[Saved data entries]
_ _ _ _ _ _ _

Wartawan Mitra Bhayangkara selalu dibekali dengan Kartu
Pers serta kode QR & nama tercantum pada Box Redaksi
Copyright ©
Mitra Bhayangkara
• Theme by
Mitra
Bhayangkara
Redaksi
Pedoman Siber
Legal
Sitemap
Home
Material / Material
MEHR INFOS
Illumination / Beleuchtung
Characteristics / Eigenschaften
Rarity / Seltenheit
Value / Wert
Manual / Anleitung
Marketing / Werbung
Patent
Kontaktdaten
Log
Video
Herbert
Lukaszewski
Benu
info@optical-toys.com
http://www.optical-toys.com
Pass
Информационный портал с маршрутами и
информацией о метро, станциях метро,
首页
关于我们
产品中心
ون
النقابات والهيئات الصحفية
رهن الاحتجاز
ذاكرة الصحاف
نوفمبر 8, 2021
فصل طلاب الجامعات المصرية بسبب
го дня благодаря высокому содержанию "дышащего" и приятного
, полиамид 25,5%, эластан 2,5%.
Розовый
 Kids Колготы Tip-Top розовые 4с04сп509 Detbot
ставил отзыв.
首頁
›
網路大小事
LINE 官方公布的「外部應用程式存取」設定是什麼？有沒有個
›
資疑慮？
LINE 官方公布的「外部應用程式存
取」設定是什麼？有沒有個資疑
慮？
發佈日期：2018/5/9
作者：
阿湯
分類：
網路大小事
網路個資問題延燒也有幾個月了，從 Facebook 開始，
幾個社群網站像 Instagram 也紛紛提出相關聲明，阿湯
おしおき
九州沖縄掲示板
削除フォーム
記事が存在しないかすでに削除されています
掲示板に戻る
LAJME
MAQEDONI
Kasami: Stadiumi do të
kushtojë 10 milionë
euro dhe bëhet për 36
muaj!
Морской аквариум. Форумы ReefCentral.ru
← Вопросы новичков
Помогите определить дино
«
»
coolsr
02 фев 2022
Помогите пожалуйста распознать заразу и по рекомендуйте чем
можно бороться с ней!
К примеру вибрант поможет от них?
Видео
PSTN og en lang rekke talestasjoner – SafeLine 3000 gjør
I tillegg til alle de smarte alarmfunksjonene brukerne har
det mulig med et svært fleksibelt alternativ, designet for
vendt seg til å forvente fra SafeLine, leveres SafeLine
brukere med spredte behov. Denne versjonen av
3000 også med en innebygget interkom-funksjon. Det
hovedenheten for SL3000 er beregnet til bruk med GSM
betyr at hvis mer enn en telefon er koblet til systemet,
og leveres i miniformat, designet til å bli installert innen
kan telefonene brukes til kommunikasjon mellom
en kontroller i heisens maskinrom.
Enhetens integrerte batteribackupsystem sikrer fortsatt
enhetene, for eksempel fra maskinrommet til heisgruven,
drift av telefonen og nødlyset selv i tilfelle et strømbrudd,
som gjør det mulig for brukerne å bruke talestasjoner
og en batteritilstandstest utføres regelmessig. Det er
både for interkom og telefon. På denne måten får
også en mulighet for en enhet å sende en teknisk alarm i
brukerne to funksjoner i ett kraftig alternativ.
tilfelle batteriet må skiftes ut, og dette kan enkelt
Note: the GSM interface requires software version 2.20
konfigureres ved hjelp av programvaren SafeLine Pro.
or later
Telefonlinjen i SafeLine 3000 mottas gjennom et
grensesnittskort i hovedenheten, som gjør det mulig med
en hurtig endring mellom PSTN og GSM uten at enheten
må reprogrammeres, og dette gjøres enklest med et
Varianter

_ _ _ _ _ _ _

Out of the records above, pull the lines that include the word "PSTN".

PSTN og en lang rekke talestasjoner – SafeLine 3000 gjør
en hurtig endring mellom PSTN og GSM uten at enheten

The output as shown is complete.